▶ [VORLIEGENDER TEXT]
Wer hat nicht schon einmal Lippen geküsst, die er nicht vergessen kann? Wie ist es, mit diesem Wissen zu leben? Wie erträgt man, verloren zu haben, was einem mehr als alles bedeutet? Wie kann es sein, dass ein Augenblick über eine gefühlte Ewigkeit entscheidet? Blut darauf.

Die Kraftlosigkeit des eigenen Willens, der immer nur zum Weiterleben aber nie zum Glücklich sein taugt, ist wie eine Geißel in unserem Leben. Aber gäbe es keine Geißel, wären wir Maschinen. Maschinen sind nicht schlecht, sie leben nur nicht. Eine Maschine kann den Unterschied nicht verstehen.

Die Frage lautet: Erkennen wir die Melodie? Das Lied des Lebens? Oder glauben wir nur an einen Rhythmus, den wir selbst über die Melodie gelegt haben, und der es uns verbietet, dem eigentlichen Lied Gehör zu schenken? Warum muss man aufstehen und wissen wofür? Reicht es nicht, einfach nur aufzustehen, weil wir gerade gelegen haben? Wir sollten uns von dem Sinn von Handlung verabschieden, und Handlungen nach Nützlichkeit und Mitgefühl bewerten. Mitfühlend ist es, dem anderen nicht den eigenen Rhythmus, die eigenen Bilder aufzuzwingen. Sicher, man kann mit einem anderen Menschen nichts anfangen – was soll man auch mit ihm anfangen, außer gemeinsames zu erleben? Und dieses Erleben ist nützlich, weil es unserem Leben keinen Sinn aufzwingt, sondern es anfüllt. Es bleibt sinnlos, aber nicht leer. Angefüllte Sinnlosigkeit ist äußerst befreiend, denn Sinn bringt Zwang und unterwirft das Erleben. Ein Schwert gegen den Sinn, dass ist die Liebe.

▶ [EINTRÄGE DES DATENSATZES]
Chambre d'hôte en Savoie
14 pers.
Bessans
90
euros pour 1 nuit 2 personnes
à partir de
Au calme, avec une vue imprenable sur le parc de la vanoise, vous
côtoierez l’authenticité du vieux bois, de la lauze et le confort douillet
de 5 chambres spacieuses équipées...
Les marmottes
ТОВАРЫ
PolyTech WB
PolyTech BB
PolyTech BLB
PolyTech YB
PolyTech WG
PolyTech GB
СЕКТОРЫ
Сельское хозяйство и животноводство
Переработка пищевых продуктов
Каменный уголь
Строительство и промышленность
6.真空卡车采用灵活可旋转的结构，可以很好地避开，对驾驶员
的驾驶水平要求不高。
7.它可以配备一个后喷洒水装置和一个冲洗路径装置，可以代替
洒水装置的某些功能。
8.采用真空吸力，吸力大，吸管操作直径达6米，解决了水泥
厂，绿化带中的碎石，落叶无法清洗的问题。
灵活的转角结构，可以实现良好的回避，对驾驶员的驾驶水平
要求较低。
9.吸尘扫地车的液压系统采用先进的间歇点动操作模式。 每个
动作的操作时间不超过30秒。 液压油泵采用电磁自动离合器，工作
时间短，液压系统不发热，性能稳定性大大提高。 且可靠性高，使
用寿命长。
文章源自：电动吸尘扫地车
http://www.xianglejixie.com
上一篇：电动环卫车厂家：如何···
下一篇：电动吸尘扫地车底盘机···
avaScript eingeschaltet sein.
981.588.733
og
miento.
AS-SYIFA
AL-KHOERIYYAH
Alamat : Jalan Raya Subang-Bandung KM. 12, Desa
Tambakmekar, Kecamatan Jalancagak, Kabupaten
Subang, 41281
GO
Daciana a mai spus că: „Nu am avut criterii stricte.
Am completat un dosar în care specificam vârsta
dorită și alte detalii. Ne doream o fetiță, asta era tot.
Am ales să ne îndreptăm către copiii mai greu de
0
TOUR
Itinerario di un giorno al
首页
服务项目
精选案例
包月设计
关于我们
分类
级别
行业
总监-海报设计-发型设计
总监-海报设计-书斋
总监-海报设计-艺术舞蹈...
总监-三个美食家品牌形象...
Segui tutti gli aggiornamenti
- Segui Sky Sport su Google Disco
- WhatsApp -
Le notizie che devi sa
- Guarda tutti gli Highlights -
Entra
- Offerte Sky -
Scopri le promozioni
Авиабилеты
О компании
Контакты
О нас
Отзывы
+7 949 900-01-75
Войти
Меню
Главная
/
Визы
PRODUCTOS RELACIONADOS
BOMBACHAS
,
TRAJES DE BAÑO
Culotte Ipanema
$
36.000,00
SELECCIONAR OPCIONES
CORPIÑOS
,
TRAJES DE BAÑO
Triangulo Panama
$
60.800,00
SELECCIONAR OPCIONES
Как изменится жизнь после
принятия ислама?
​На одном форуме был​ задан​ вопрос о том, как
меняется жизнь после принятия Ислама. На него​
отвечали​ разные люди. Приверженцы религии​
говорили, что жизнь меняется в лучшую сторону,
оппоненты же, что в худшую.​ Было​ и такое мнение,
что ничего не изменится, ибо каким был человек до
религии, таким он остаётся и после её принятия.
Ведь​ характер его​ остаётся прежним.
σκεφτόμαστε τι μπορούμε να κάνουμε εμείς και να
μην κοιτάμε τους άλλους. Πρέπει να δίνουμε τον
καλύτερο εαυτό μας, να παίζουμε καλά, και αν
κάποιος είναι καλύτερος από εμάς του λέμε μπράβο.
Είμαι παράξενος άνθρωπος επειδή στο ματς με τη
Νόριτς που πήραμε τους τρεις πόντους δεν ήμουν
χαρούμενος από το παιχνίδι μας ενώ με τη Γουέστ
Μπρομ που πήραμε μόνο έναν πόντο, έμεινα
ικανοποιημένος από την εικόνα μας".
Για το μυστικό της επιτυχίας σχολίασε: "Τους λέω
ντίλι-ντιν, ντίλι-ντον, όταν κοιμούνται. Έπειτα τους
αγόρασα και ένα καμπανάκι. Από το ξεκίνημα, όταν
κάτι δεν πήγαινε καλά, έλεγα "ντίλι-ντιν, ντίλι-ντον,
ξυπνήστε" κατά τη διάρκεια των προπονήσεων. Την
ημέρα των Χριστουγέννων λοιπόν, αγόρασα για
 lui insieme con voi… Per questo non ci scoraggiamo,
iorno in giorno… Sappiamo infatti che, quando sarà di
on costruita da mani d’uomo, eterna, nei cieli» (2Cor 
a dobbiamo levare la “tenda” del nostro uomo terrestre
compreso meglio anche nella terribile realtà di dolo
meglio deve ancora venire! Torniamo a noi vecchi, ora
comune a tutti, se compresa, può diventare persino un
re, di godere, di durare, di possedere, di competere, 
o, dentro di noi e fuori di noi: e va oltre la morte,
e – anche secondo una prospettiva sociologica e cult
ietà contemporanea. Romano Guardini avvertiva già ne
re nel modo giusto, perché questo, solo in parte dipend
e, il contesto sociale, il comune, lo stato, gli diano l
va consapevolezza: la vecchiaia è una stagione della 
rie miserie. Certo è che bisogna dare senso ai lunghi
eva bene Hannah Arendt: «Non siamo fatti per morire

▶ [FRAGEN ZUM MATERIAL]
**A)** Nach welchen Kriterien sollen Handlungen laut dem Text über Sinn und Liebe bewertet werden?
**B)** Schreiben Sie den Text über Sinn und Liebe im Anschluss an seinen letzten Satz weiter.
Die Einträge werden hierfür nicht benötigt.

▶ [GELÖSTE AUFGABEN]
**A)** Nach Nützlichkeit und Mitgefühl.

**B)**
Manchmal möchte ich schreien, bis meine Lungen blutig sind, bis meine Seele sich selbst ausschreit, dem Gott wie ein Hohn zurück ins Gesicht geworfen, der sie einst schuf vor undenklichen Zeiten. Ich wünsche mir dann ein Schwert, um im wilden Kampfe mit dem schlimmsten Ungeheuer dieser Erde zu sterben, zerrissen und verschlungen zu werden in einem einzigen Moment befreienden Schmerzes. Wenn ich mir nur die Brust öffnen könnte, um mir mein Herz selbst heraus zu reißen und derjenigen zu reichen, die es so sehr verletzte. „Sieh her, dies ist mein Werk!“ müssten meine Worte lauten. Denn ich bin der König, der ihr erlaubte, in meinem Garten zu wüten. Ich habe dieses zu tragen – und indem ich dieses denke, schließt sich meine Brust wieder, das Schwert und die Ungeheuer verschwinden, und mir stockt für einen Moment der Atem, wenn das Leiden auf den Willen trifft und mit ihm die Zukunft der nächsten Stunden aus ficht. Blut darauf.